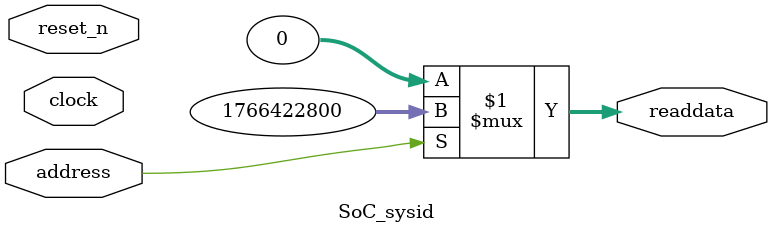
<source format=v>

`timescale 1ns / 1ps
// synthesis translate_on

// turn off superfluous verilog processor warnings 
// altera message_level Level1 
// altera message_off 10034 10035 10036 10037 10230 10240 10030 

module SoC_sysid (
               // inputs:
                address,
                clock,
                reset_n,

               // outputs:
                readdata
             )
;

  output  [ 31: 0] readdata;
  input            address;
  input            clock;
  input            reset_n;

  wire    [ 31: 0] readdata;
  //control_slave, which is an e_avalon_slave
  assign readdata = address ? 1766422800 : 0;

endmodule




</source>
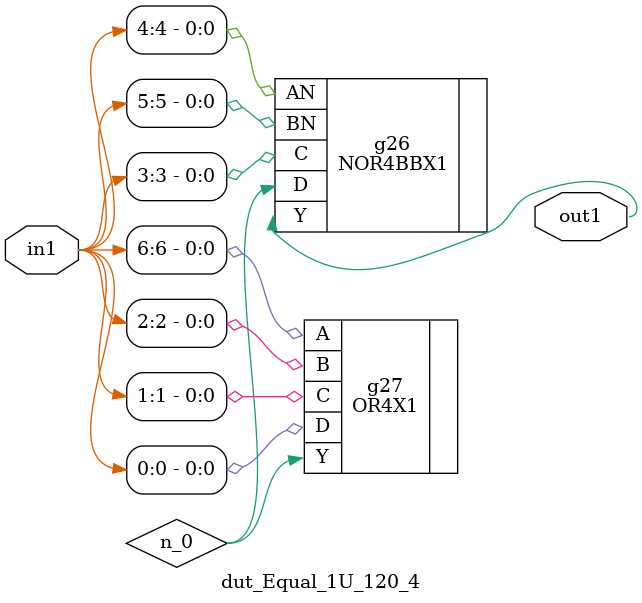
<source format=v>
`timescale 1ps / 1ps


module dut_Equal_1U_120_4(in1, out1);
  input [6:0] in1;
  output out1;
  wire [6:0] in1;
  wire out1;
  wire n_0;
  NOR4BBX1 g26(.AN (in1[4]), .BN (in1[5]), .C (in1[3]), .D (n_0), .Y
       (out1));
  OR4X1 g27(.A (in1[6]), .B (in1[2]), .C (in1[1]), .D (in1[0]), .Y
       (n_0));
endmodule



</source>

* * *

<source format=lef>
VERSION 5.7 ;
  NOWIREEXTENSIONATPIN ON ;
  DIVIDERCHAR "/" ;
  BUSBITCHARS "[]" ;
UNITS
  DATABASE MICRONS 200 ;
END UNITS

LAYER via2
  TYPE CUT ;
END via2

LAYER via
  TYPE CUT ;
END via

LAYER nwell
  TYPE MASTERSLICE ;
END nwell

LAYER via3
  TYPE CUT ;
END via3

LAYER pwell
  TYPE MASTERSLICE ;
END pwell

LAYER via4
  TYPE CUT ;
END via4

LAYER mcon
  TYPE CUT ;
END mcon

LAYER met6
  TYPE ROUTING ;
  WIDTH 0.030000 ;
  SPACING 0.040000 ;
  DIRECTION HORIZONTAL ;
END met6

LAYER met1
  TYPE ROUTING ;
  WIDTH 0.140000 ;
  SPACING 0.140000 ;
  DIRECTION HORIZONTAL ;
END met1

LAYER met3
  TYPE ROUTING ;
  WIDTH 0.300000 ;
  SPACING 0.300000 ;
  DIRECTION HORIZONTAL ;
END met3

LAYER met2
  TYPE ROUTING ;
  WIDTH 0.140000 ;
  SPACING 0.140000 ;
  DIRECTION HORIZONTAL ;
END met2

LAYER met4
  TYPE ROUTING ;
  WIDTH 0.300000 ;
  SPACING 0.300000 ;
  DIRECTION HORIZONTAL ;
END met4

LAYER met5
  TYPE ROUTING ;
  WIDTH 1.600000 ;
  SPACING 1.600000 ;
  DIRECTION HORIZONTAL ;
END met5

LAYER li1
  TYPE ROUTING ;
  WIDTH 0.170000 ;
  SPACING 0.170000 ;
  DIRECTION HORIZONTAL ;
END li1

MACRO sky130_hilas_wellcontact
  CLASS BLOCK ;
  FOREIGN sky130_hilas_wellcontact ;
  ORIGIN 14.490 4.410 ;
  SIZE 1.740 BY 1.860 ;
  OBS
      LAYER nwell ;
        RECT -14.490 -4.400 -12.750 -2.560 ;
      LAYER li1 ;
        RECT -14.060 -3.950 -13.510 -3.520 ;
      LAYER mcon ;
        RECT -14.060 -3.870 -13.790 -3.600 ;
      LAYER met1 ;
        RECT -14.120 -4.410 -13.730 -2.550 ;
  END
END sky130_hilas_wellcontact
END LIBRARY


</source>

Your assignment
Copy each line of the listing that includes "SPACING".

Result
  SPACING 0.040000 ;
  SPACING 0.140000 ;
  SPACING 0.300000 ;
  SPACING 0.140000 ;
  SPACING 0.300000 ;
  SPACING 1.600000 ;
  SPACING 0.170000 ;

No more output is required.